Dois nomes ficarão eternos na música popular brasileira, grande contribuição ao país pela cultura nordestina: Luís Gonzaga e João do Vale. Gonzaga, das secas, o baião, o xaxado, o forró, jeito do cangaço e aridez da alma da caatinga.
A mensagem do infortúnio ("Asa Branca"), da tristeza do exílio ("Riacho do Navio"), no modo brejeiro do sertão ("O Xote das Meninas").
João do Vale, das áreas úmidas do Maranhão, cantou o Nordeste molhado, vem outro tipo de poesia, as coisas simples ("Rosa Amarela"), a picardia ("Peba na Pimenta, Pisa na Fulô"), o testemunho da vida e a revolta e mensagem política com a força da terra ("A Voz do Povo", "Carcará", "Minha História").
Gonzaga é o rei, cantor e "show man", tem a alma do povo; João do Vale é o poeta, de voz fraca, de mensagens transfiguradas. Gonzaga está no altar de Deus, João é santo de devoção.
Esse João do Vale merece meditação. Vem da Lagoa da Onça, Pedreiras, município mais pobre do que as cabras, desde menino traz a música no gingado do corpo, alma toda musicalidade, não pensa senão em compor e cantar.
Foge da roça, é menino de rua, é ajudante de caminhão em Teresina, é retirante em Fortaleza, é biscateiro na Bahia, é garimpeiro em Minas, é pedreiro no Rio de Janeiro.
De dia amassa barro, de noite canta. Percorre as rádios para programas de calouro, frequenta boates e até joga futebol (foi reserva de Zizinho, no Bangu). Era um boêmio de copo e de alma.
"João, você sabe ler?" "Ler eu sei. Não sei é escrever: os pinguinhos me atrapalham."
Estava paralítico havia oito anos, com dificuldade de falar, pobre e mais pobre ainda do que quando nasceu.
"Zé (era assim que me chamava), quero voltar para Pedreiras do Maranhão. Mesmo se eu morrer na China, quero ser enterrado em Pedreiras." (Não sei por que diabo ele foi pensar na China.)
Estava nos últimos anos perdido dentro do seu corpo. Não era a sua alma atribulada que carregava o corpo, era o corpo atribulado, paralítico e deformado que carregava sua alma.
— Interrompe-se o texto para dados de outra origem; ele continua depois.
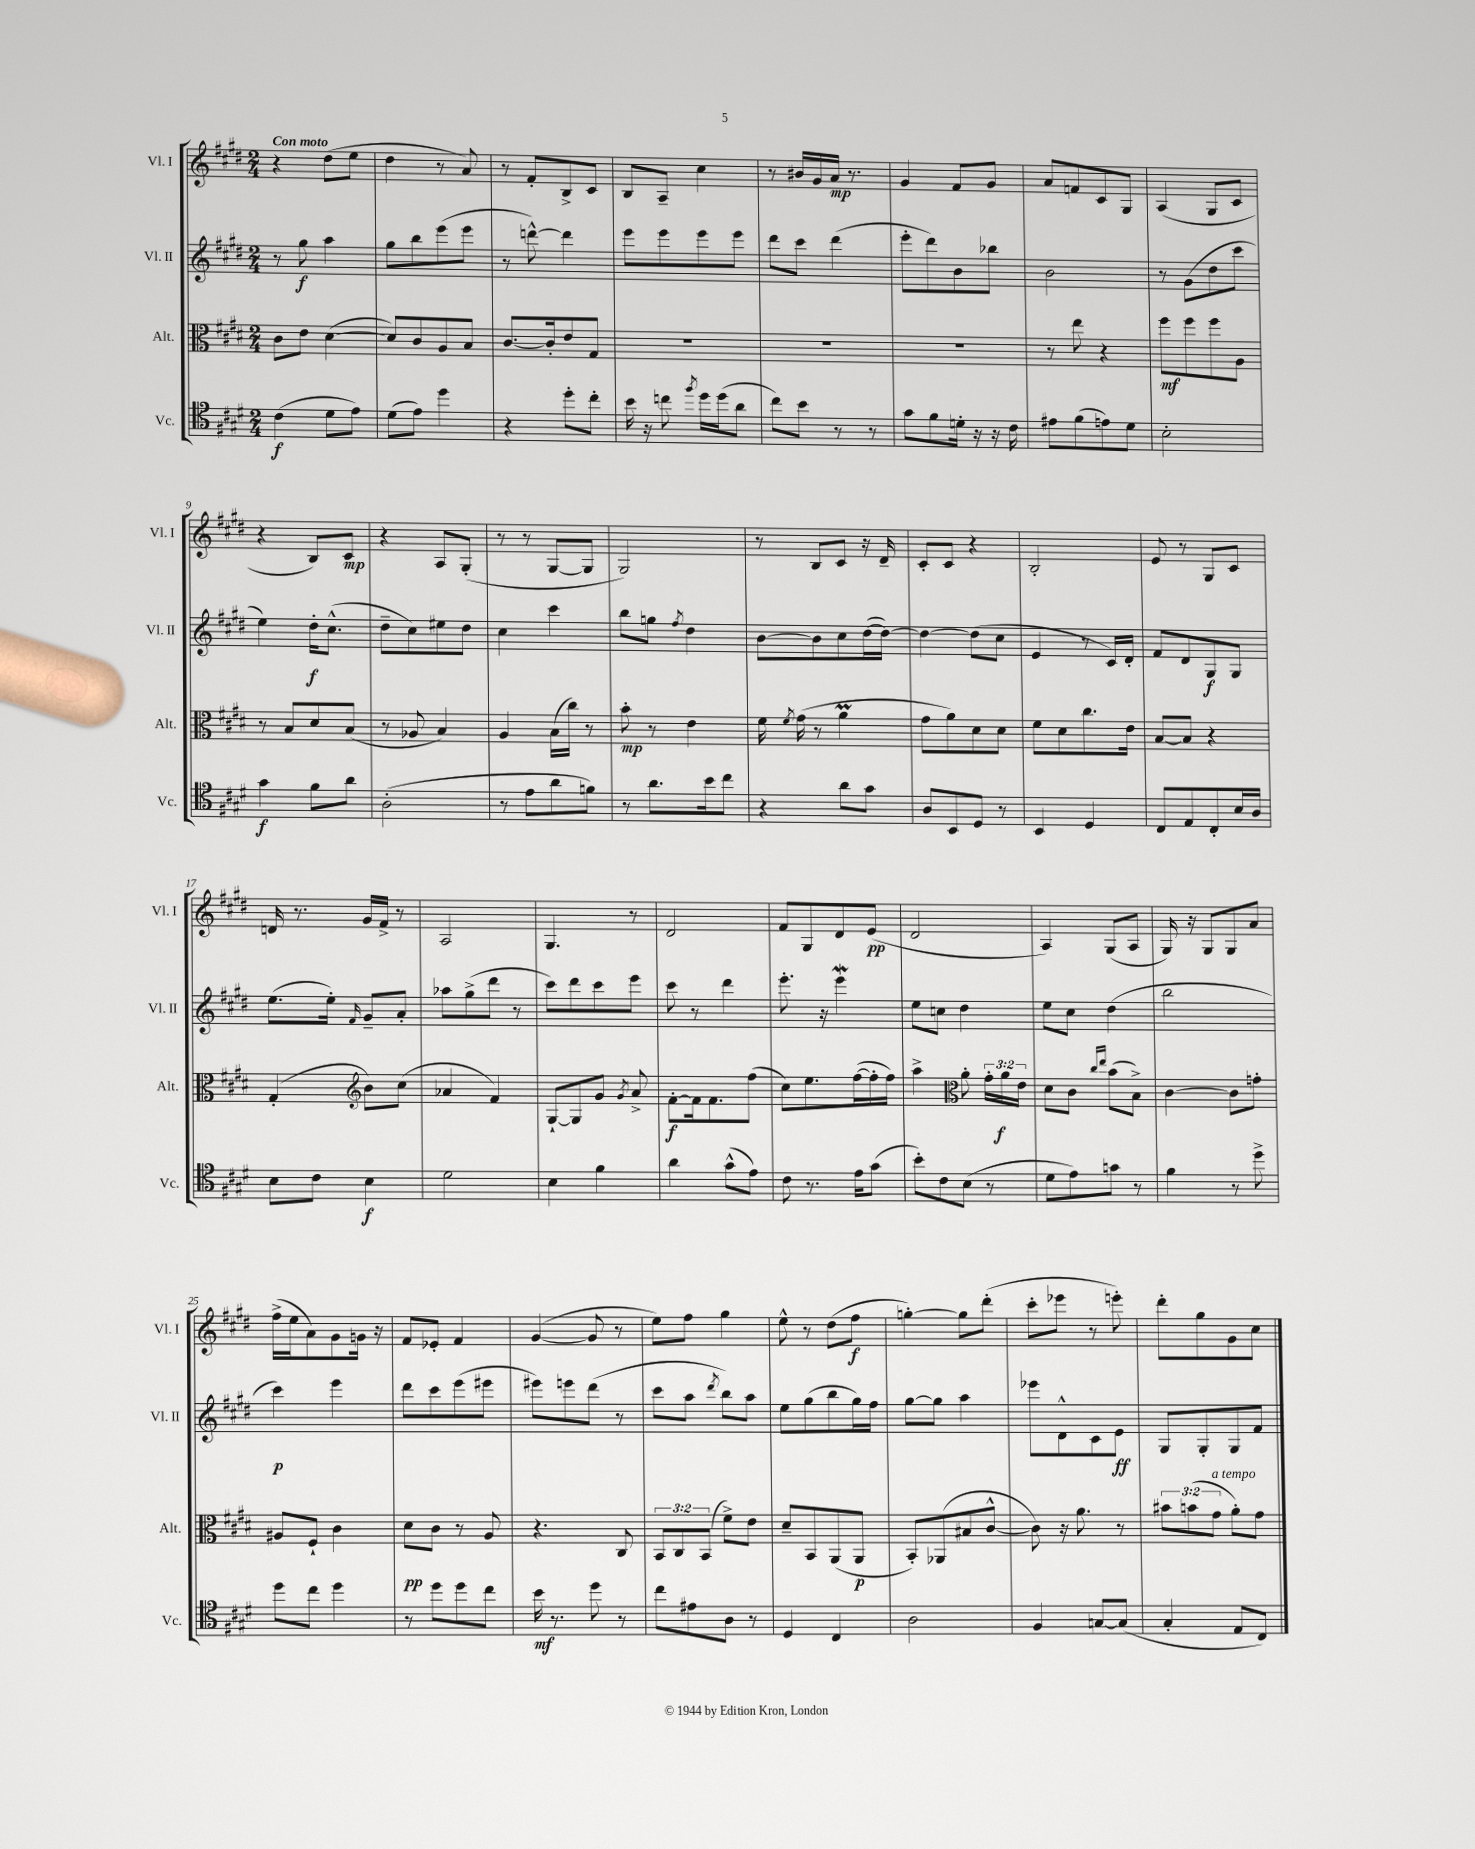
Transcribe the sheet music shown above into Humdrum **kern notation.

**kern	**kern	**kern	**kern
*staff4	*staff3	*staff2	*staff1
*clefC4	*clefC3	*clefG2	*clefG2
*k[f#c#g#d#]	*k[f#c#g#d#]	*k[f#c#g#d#]	*k[f#c#g#d#]
*M2/4	*M2/4	*M2/4	*M2/4
(4c#	8c#	8r	4r
.	8e	8gg#	.
8d#	([4d#	4aa	(8dd#
8e)	.	.	8ee
=	=	=	=
(8d#	8d#])	8gg#	4dd#
8e)	8c#	8bb	.
4dd#	8A	(8eee	8r
.	8B	8eee	8a)
=	=	=	=
4r	[8.c#	8r	8r
.	.	[8ddd^^)	8f#'
.	16c#']	.	.
8dd#'	8e	4ddd]	8B^
8cc#'	8G#	.	8c#
=	=	=	=
16b	2r	8eee	8B
16r	.	.	.
8cc	.	8eee	8A~
8qff#	.	.	.
16dd#	.	8eee	4cc#
(16dd#	.	.	.
8a	.	8eee	.
=	=	=	=
8cc#)	2r	8ddd#	8r
8b	.	8ccc#	16b#
.	.	.	16g#
8r	.	(4ddd#	16a
.	.	.	8.r
8r	.	.	.
=	=	=	=
8g#	2r	8eee'	4g#
8f#	.	8ddd#)	.
16d'	.	8b	8f#
16r	.	.	.
16r	.	8bb-	8g#
16c#	.	.	.
=	=	=	=
8e#	8r	2b	8a
(8f#	8ee	.	8f
8e)	4r	.	8c#
8d#	.	.	8G#
=	=	=	=
2B'	8ff#	8r	(4A
.	8ff#	(8g#	.
.	8ff#	8dd#	8G#
.	8A	8ccc#	8c#
=	=	=	=
4g#	8r	4ee)	4r
.	8B	.	.
8f#	8d#	16dd#'	8B)
.	.	(8.cc#^^	.
8a	(8B	.	8c#
=	=	=	=
(2A'	8r	8dd#~	4r
.	8A-	8cc#)	.
.	4B)	8ee#	8A
.	.	8dd#	(8G#'
=	=	=	=
8r	4A	4cc#	8r
8e	.	.	8r
8a	(16B	4ccc#	[8G#
.	16cc#)	.	.
8f)	8r	.	8G#]
=	=	=	=
8r	8b'	8bb	2G#)
8.a	8r	8gg	.
.	.	8qff#	.
.	4e	4dd#	.
16b	.	.	.
8cc#	.	.	.
=	=	=	=
4r	16f#	[8b	8r
.	8qf#	.	.
.	(16g#	.	.
.	8r	8b]	8B
8a	4a	8cc#	8c#
8g#	.	([16dd#	16r
.	.	16dd#_)	16d#~
=	=	=	=
8A	8g#	4dd#_	8c#'
8BB	8a)	.	8c#
8D#	8d#	(8dd#]	4r
8r	8d#	8cc#	.
=	=	=	=
4BB	8f#	4e	2B'
.	8d#	.	.
4D#	8.cc#	8r	.
.	.	16c#)	.
.	16e	16d#'	.
=	=	=	=
8C#	[8B	8f#	8e
8E	8B]	8d#	8r
8C#'	4r	8G#	8G#
16B	.	8G#	8c#
16A	.	.	.
=	=	=	=
8B	(4G#'	(8.ee	16d
.	.	.	8.r
8c#	.	.	.
.	.	16ee')	.
*	*clefG2	*	*
.	.	16qqf#	.
4B	8b)	8g#~	16g#
.	.	.	16f#^
.	(8cc#	8a'	8r
=	=	=	=
2d#	4a-	8aa-	2A
.	.	(8gg#^	.
.	4f#)	8ddd#	.
.	.	8r	.
=	=	=	=
4B	[8G#`	8ccc#)	4.G#
.	8G#]	8ddd#	.
4f#	8g#	8ccc#	.
.	8qg#	.	.
.	8a^	8eee	8r
=	=	=	=
4a	[8f#'	8ccc#	2d#
.	16f#]	8r	.
.	8.f#	.	.
(8g#^^	.	4ddd#	.
8e)	(8ff#	.	.
=	=	=	=
8c#	8cc#)	8.eee'	8f#
8.r	8.ee	.	8G#
.	.	16r	.
.	.	4eee	8d#
16e	([16ff#	.	.
(8g#	16ff#']	.	(8e
.	16ff#)	.	.
=	=	=	=
8b')	4aa^	8ee	2d#
8c#	.	8cc	.
*	*clefC3	*	*
(8B	8a'	4dd#	.
8r	24g#'	.	.
.	24a	.	.
.	24e	.	.
=	=	=	=
8d#	8d#	8ee	4A)
8e)	8c#	8cc#	.
.	16qqcc#	.	.
.	16qqee	.	.
8g	(8b	(4dd#	(8G#
8r	8B^)	.	8A
=	=	=	=
4f#	[4c#	2bb	16G#)
.	.	.	16r
.	.	.	8G#
8r	8c#]	.	8G#
8dd#^	8g'	.	8a
=	=	=	=
8dd#	8A#	4ccc#)	(16ff#^
.	.	.	16ee
8cc#	8F#`	.	8a)
4dd#	4c#	4eee	8g#
.	.	.	16g
.	.	.	16r
=	=	=	=
8r	8d#	8ddd#	8f#
8dd#	8c#	8ccc#	8e-'
8dd#	8r	(8eee	4f#
8cc#	8A	8eee#	.
=	=	=	=
16b	4.r	8eee#)	([4g#
8.r	.	.	.
.	.	8eee	.
8dd#	.	(8ddd#	8g#]
8r	8C#	8r	8r
=	=	=	=
8cc#	12BB	8ccc#	8ee)
.	12C#	.	.
8e#	.	8aa	8ff#
.	(12BB	.	.
.	.	8qddd#	.
8A	8f#^)	8bb)	4gg#
8r	8e	8aa	.
=	=	=	=
4D#	8d#~	8ee	8ee^^
.	8BB	(8gg#	8r
4C#	(8AA	8bb	(8dd#
.	8AA	16gg#)	8ff#
.	.	16ff#	.
=	=	=	=
2A	8BB')	[8gg#	[4gg')
.	(8AA-	8gg#]	.
.	8B#	4aa	8gg]
.	[8c#^^	.	(8ddd#'
=	=	=	=
4F#	8c#])	8eee-	8ccc#'
.	16r	8d#^^	8eee-
.	8.a	.	.
[8G	.	8c#	8r
(8G]	8r	8e	8eee')
=	=	=	=
4G#'	12b#	8G#	8ddd#'
.	(12b	.	.
.	.	8G#'	8gg#
.	12g#	.	.
8E	8a')	8G#	8g#
8C#)	8g#	8f#	8cc#
==	==	==	==
*-	*-	*-	*-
A mesma de sempre.
"Nunca deixei de ser compositor. Não me arrependo de nada. Quis ser compositor. Sou assim e vou morrer assim. Quero viver e morrer na minha terra. Sou feliz e pronto. Moro no Rio, mas vim para Pedreiras descansar eternamente..." (Foi sua última entrevista.)
Éramos amigos. Na Presidência, me telefona: "Zé, tem uma professora belga, loira bonita de danar, que veio ao Brasil me estudar. Eu estou estudando ela. Agora quer voltar. Você manda uma passagem para ela passar uns dias nas Europas. Ida e volta, pois o estudo não acabou.".
João do Vale, olhos brilhantes e matreiros, dentro daquela pele preta como as noites mais lindas do Maranhão, inteligência e sagacidade, talento e carne de música, alma de cantador (Pedreiras, 1933 - S. Luís, 1996).